Story and song and query and lung breathe at the core of these poems; they are exhaled—physically—as the (nearly) visible product of a mind ceaselessly roaming the corridors of meaning, restlessly pacing the halls of existence . . . fiercely flying in the face of tradition.  And to what end? To make, as he has, an amalgam of flesh and spirit, profanity and profundity, of such equal parts that it is impossible to distinguish the ordinary from the astonishing.

These poems are smart; their play is all work; they make their meanings meaningful.  At their heart is a deep questing, religious fervor embedded in childhood, a religious rage for order and explanation…

These are important, innovative poems . . . they have the feel of a new and intriguing direction—one that I predict will make Bruce Beasley’s reputation as a groundbreaking poet in the years to come.

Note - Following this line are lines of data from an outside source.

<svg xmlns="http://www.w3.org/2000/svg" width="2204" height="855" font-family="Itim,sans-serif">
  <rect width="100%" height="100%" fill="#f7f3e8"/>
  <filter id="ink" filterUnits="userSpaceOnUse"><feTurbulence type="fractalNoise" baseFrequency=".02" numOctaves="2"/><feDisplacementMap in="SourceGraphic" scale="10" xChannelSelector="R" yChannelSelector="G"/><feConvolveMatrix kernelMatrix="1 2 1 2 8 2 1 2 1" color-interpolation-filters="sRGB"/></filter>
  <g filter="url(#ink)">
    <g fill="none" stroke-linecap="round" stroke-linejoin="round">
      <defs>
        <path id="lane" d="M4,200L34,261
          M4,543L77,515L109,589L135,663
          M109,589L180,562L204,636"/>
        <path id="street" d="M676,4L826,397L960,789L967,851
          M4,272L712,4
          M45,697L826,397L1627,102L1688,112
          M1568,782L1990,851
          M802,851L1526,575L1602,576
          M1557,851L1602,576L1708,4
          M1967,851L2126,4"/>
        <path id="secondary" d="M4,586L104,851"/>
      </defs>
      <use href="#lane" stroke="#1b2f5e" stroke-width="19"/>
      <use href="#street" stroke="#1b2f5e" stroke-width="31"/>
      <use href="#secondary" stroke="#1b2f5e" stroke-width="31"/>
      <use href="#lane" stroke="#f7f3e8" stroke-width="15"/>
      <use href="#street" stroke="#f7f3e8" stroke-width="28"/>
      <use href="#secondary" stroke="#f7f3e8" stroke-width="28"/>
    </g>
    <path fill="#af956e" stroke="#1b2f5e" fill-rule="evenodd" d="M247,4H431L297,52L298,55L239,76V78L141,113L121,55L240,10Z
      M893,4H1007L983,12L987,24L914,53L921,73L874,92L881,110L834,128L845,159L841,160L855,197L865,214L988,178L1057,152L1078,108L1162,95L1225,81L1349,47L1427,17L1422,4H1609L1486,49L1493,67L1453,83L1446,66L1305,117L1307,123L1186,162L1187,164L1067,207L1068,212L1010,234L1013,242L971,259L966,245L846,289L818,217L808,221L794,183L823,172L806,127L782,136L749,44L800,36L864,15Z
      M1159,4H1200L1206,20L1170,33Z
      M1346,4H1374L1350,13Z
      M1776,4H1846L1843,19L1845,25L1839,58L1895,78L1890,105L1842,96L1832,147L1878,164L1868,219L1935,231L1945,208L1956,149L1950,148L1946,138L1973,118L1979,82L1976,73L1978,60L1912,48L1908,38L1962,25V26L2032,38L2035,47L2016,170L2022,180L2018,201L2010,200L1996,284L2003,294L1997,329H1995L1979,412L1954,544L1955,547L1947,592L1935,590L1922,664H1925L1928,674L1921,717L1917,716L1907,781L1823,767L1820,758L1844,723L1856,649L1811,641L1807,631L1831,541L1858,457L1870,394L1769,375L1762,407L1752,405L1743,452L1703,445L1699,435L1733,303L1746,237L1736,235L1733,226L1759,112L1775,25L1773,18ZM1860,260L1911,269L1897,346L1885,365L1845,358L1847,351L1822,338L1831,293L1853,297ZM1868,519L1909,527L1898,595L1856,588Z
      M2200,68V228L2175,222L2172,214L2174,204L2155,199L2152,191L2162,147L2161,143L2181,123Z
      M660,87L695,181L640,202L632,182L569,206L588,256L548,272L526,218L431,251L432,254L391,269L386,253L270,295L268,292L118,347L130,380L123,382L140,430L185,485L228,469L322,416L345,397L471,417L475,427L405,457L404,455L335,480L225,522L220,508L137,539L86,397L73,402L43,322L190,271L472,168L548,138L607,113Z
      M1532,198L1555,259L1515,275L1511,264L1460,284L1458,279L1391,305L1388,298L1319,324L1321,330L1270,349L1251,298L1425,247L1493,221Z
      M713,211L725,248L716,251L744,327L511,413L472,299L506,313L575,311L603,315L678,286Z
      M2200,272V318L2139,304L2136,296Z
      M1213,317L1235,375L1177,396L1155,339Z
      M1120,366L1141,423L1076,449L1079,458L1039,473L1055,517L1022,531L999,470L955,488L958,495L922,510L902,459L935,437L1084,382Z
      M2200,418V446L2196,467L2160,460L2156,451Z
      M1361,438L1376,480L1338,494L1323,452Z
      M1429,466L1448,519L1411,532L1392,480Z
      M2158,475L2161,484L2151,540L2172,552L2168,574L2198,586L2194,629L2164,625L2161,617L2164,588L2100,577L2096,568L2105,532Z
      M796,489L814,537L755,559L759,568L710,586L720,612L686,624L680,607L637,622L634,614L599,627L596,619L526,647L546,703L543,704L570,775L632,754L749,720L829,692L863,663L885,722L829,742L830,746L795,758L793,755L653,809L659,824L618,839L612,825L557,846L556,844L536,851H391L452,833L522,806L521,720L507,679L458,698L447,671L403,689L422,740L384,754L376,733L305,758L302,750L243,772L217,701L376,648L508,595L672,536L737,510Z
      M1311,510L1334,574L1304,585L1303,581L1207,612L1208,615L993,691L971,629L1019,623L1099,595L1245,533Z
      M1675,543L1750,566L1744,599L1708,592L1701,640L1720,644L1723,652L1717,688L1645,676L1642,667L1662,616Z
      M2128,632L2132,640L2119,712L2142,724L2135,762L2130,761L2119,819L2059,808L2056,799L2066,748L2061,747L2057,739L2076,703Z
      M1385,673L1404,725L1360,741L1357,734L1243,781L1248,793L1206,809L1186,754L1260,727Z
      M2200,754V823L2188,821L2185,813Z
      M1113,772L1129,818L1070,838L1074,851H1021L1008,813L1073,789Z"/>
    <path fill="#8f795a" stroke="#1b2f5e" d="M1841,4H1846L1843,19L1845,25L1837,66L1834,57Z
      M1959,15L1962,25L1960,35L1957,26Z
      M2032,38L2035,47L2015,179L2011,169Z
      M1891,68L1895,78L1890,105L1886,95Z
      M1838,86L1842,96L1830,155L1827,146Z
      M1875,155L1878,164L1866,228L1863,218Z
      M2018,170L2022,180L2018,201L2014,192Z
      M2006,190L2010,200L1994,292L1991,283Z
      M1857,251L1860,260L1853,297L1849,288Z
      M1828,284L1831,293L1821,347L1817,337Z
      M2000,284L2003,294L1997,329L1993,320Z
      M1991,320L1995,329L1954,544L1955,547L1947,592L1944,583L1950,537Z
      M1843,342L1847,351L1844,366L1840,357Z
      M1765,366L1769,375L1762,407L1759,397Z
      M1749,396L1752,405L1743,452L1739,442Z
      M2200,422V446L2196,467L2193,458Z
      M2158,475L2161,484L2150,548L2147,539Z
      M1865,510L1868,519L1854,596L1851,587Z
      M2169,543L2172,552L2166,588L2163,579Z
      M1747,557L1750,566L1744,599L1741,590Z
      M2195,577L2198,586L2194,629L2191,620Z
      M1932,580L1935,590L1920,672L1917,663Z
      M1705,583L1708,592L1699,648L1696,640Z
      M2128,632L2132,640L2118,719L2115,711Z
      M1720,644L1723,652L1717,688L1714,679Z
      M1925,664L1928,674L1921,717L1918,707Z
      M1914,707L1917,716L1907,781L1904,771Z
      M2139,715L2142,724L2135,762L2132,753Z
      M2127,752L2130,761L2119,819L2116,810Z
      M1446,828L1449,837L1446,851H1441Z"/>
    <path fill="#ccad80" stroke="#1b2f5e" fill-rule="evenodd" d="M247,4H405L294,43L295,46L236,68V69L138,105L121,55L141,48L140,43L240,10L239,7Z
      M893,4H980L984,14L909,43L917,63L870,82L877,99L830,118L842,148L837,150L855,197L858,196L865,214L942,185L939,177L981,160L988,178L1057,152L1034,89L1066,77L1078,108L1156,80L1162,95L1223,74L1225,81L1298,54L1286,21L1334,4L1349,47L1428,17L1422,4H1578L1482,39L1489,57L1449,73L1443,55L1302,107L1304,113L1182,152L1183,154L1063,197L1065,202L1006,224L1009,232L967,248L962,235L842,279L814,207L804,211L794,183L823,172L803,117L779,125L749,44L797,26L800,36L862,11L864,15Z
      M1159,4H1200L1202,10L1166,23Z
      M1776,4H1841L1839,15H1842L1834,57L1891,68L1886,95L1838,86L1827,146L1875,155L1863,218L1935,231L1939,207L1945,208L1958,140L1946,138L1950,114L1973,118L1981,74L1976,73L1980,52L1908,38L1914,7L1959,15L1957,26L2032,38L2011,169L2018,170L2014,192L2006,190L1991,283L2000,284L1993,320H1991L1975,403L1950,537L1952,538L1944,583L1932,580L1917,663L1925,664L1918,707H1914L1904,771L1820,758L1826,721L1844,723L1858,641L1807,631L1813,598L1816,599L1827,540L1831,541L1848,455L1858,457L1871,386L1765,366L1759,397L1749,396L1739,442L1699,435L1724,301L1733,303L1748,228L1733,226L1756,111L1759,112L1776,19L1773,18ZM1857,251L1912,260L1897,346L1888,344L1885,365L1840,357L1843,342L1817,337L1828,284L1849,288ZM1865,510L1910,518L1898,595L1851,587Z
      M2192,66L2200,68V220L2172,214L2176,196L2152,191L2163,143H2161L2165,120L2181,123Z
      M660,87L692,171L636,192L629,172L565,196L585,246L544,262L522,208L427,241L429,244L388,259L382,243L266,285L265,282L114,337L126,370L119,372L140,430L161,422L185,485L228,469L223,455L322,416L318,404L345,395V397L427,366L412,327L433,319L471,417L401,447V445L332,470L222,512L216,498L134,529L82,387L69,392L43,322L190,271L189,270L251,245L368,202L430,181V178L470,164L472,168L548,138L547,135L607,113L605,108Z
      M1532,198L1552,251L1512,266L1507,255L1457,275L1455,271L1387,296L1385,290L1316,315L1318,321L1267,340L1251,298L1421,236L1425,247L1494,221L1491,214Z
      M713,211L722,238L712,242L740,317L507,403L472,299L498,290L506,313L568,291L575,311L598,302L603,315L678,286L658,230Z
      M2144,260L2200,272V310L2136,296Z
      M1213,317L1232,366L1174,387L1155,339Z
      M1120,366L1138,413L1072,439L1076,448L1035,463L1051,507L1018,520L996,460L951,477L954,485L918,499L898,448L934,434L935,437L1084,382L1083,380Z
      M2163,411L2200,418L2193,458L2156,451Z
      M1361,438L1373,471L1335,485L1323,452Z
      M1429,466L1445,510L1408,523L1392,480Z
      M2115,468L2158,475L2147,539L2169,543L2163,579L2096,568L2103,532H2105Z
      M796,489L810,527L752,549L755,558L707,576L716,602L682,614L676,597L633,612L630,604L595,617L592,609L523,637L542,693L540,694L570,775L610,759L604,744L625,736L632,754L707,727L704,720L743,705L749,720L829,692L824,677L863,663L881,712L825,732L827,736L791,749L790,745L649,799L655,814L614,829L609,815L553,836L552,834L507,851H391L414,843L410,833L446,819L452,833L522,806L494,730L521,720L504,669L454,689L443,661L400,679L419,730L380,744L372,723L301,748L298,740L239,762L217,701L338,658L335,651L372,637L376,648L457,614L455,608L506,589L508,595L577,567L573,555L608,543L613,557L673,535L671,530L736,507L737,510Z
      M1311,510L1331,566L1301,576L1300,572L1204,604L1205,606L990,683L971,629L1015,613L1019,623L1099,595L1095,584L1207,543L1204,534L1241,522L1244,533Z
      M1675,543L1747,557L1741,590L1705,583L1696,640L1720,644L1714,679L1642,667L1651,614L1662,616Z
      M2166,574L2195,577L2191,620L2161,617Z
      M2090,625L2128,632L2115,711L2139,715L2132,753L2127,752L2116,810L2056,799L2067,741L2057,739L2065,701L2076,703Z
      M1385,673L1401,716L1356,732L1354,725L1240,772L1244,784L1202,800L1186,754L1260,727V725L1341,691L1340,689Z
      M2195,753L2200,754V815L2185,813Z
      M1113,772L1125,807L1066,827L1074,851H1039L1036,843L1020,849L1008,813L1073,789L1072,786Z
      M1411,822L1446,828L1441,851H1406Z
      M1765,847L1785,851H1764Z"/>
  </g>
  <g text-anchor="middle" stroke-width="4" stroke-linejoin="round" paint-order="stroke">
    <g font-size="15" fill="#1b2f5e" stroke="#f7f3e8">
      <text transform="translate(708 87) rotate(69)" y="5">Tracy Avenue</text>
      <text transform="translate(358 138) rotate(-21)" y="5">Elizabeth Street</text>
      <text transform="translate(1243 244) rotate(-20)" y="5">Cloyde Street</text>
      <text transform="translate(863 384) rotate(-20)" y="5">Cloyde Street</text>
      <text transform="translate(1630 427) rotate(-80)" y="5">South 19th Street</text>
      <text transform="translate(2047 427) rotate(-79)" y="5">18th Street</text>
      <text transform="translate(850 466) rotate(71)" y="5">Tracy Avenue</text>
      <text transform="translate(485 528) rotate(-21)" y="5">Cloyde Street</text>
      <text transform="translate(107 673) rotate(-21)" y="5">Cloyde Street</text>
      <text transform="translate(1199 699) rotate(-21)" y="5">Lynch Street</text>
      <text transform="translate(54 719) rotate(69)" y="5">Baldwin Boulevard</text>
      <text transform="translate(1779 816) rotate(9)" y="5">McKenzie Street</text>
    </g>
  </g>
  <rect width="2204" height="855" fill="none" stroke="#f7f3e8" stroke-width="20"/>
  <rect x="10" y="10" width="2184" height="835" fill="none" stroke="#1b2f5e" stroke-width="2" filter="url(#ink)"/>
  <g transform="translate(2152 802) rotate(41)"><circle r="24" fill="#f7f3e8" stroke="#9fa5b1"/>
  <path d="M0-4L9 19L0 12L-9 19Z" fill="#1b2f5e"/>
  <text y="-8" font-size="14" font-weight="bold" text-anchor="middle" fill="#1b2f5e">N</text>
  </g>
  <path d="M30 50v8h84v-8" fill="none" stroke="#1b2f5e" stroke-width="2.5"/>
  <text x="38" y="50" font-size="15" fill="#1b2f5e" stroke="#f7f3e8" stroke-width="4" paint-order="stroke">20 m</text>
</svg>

–Judith Kitchen, Georgia Review

[Beasley] is, above all, a poet of spiritual ardor, a dyspeptic believer in the Geoffrey Hill mode, and Beasley’s penchant for complicated nonce forms, although they sometimes come across as nutty Rube Goldberg constructions, attest above all to his cranky devotional fervor…His many allusions to mystical esoterica—Meister Eckart, Julian of Norwich, the Gnostic gospels and the Corpus Hermeticuum, (not to mention plain old Bible verse)—are evidence not merely of Beasley’s learnedness, but also of his belief in the poem as a kind of heterorthodox spiritual exercise; he is a postmodern descendant of Herbert, Traherne, and Vaughn. Aside from Hill and . . . Charles Wright, there are few contemporary poets who can keep such august company… Like Robert Duncan, who was also powerfully drawn to Gnostic and Hermetic thought, Beasley’s reading in mysticism has, above all, animated his lyrical acuity. He draws from these traditions not merely for their substance but also to enhance his musical chops. And when he displays those chops, the results can be majestic. . . a fluency and rhetorical control that no other poet of his generation can match.